_About this exercise_.
List each line in the records below that contains the word "acero", copying every such line in full.

*** Listed entries ***

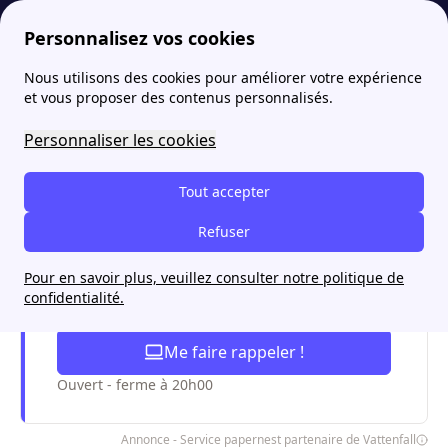
Personnalisez vos cookies
Nous utilisons des cookies pour améliorer votre expérience
papernest
Souscrire
Mise en service Vattenfall : quels sont les démarches, frais et délais ?
More
et vous proposer des contenus personnalisés.
Mise en service Vattenfall :
Personnaliser les cookies
quels sont les démarches,
Tout accepter
frais et délais ?
Refuser
Pour en savoir plus, veuillez consulter notre politique de
Je souscris une offre Vattenfall avec
confidentialité.
papernest
Me faire rappeler !
Ouvert - ferme à 20h00
Annonce - Service papernest partenaire de Vattenfall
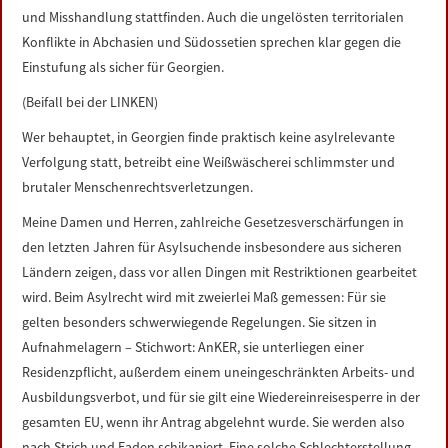
und Misshandlung stattfinden. Auch die ungelösten territorialen
Konflikte in Abchasien und Südossetien sprechen klar gegen die
Einstufung als sicher für Georgien.
(Beifall bei der LINKEN)
Wer behauptet, in Georgien finde praktisch keine asylrelevante
Verfolgung statt, betreibt eine Weißwäscherei schlimmster und
brutaler Menschenrechtsverletzungen.
Meine Damen und Herren, zahlreiche Gesetzesverschärfungen in
den letzten Jahren für Asylsuchende insbesondere aus sicheren
Ländern zeigen, dass vor allen Dingen mit Restriktionen gearbeitet
wird. Beim Asylrecht wird mit zweierlei Maß gemessen: Für sie
gelten besonders schwerwiegende Regelungen. Sie sitzen in
Aufnahmelagern – Stichwort: AnKER, sie unterliegen einer
Residenzpflicht, außerdem einem uneingeschränkten Arbeits- und
Ausbildungsverbot, und für sie gilt eine Wiedereinreisesperre in der
gesamten EU, wenn ihr Antrag abgelehnt wurde. Sie werden also
nach Strich und Faden schikaniert. Eine solche Schlechterstellung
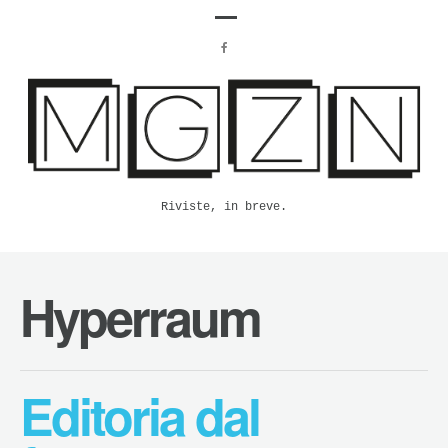
Riviste, in breve.
Hyperraum
Editoria dal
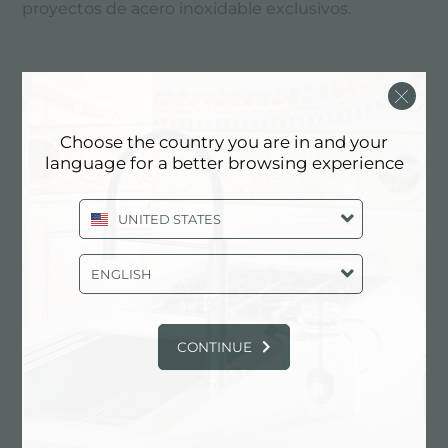
proyectos de acero inoxidable exclusivos.
Los Acabados
Choose the country you are in and your
El acabado en acero inoxidable es la verdadera
language for a better browsing experience
marca de fábrica de Foster. Un elemento
distintivo que une estética y funcionalidad y
UNITED STATES
destaca una continua búsqueda de la mejor
ergonomía y facilidad de uso. Por esta razón
Foster, tiene un entero departamento dedicado a
ENGLISH
los acabados con un siglo de experiencia
recomendado sobre la superficie Cepillado
Foster®, el compromiso ideal entre la resistencia a
CONTINUE
la abrasión y facilidad de limpieza.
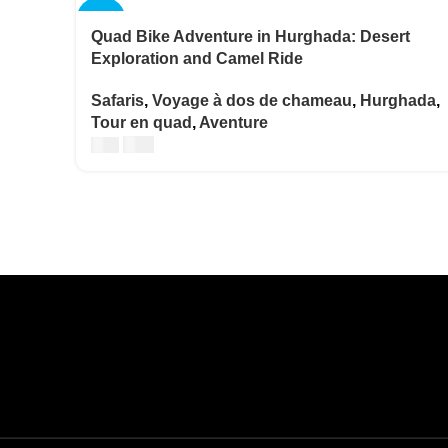
-20%
Quad Bike Adventure in Hurghada: Desert
Exploration and Camel Ride
Safaris
,
Voyage à dos de chameau
,
Hurghada
,
Tour en quad
,
Aventure
€
20
€
25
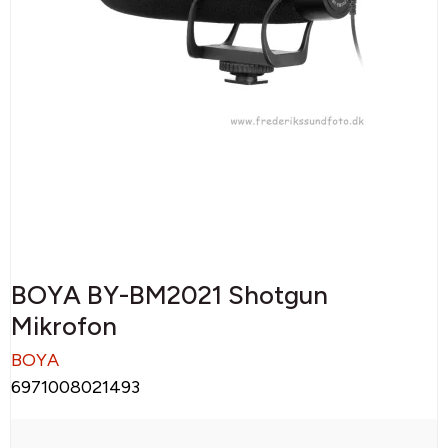
BOYA BY-BM2021 Shotgun
Mikrofon
BOYA
6971008021493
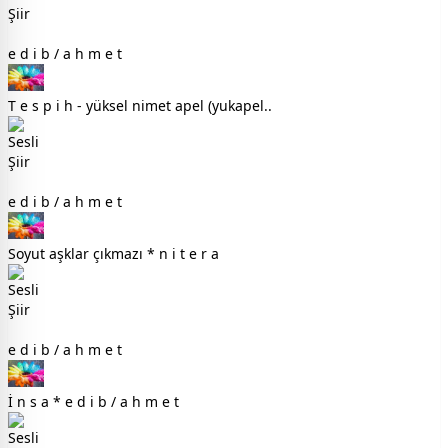
e d i b / a h m e t
T e s p i h - yüksel nimet apel (yukapel..
e d i b / a h m e t
Soyut aşklar çıkmazı * n i t e r a
e d i b / a h m e t
İ n s a * e d i b / a h m e t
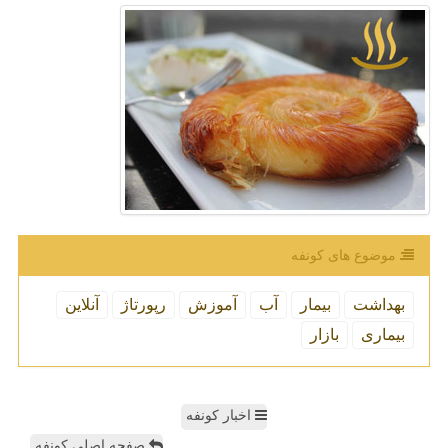
موضوع های كونفه
بهداشت
بیمار
آب
آموزش
رپورتاژ
آنلاین
بیماری
بازار
اخبار کونفه
صفحه اصلی کونفه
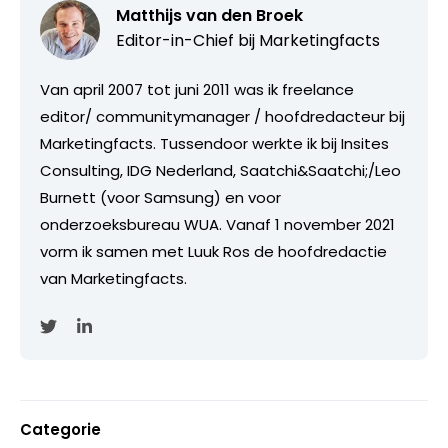
Matthijs van den Broek
Editor-in-Chief bij
Marketingfacts
Van april 2007 tot juni 2011 was ik freelance
editor/ communitymanager / hoofdredacteur bij
Marketingfacts. Tussendoor werkte ik bij Insites
Consulting, IDG Nederland, Saatchi&Saatchi;/Leo
Burnett (voor Samsung) en voor
onderzoeksbureau WUA. Vanaf 1 november 2021
vorm ik samen met Luuk Ros de hoofdredactie
van Marketingfacts.
Categorie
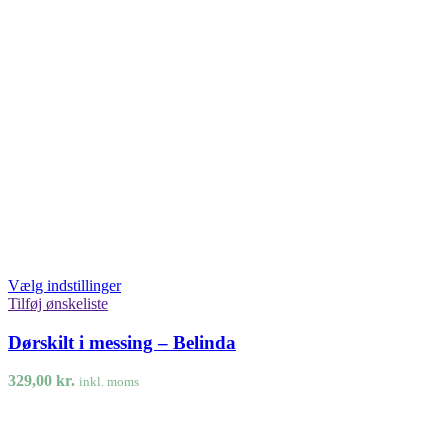
Vælg indstillinger
Tilføj ønskeliste
Dørskilt i messing – Belinda
329,00
kr.
inkl. moms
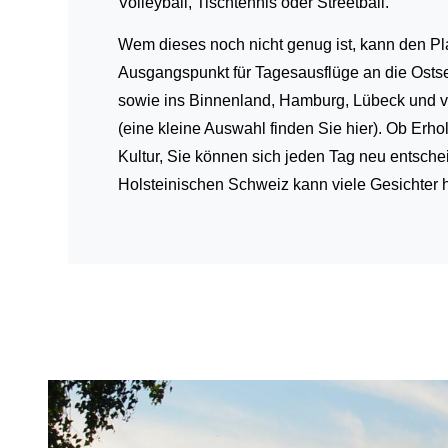
Volleyball, Tischtennis oder Streetball.
Wem dieses noch nicht genug ist, kann den Pla
Ausgangspunkt für Tagesausflüge an die Ost
sowie ins Binnenland, Hamburg, Lübeck und v
(eine kleine Auswahl finden Sie hier). Ob Erho
Kultur, Sie können sich jeden Tag neu entschei
Holsteinischen Schweiz kann viele Gesichter 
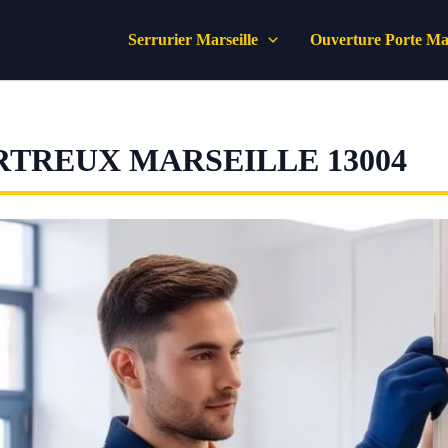
Serrurier Marseille
Ouverture Porte Mar
RTREUX MARSEILLE 13004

*** End of Listed entries ***

_Answer space_.
proyectos de acero inoxidable exclusivos.
El acabado en acero inoxidable es la verdadera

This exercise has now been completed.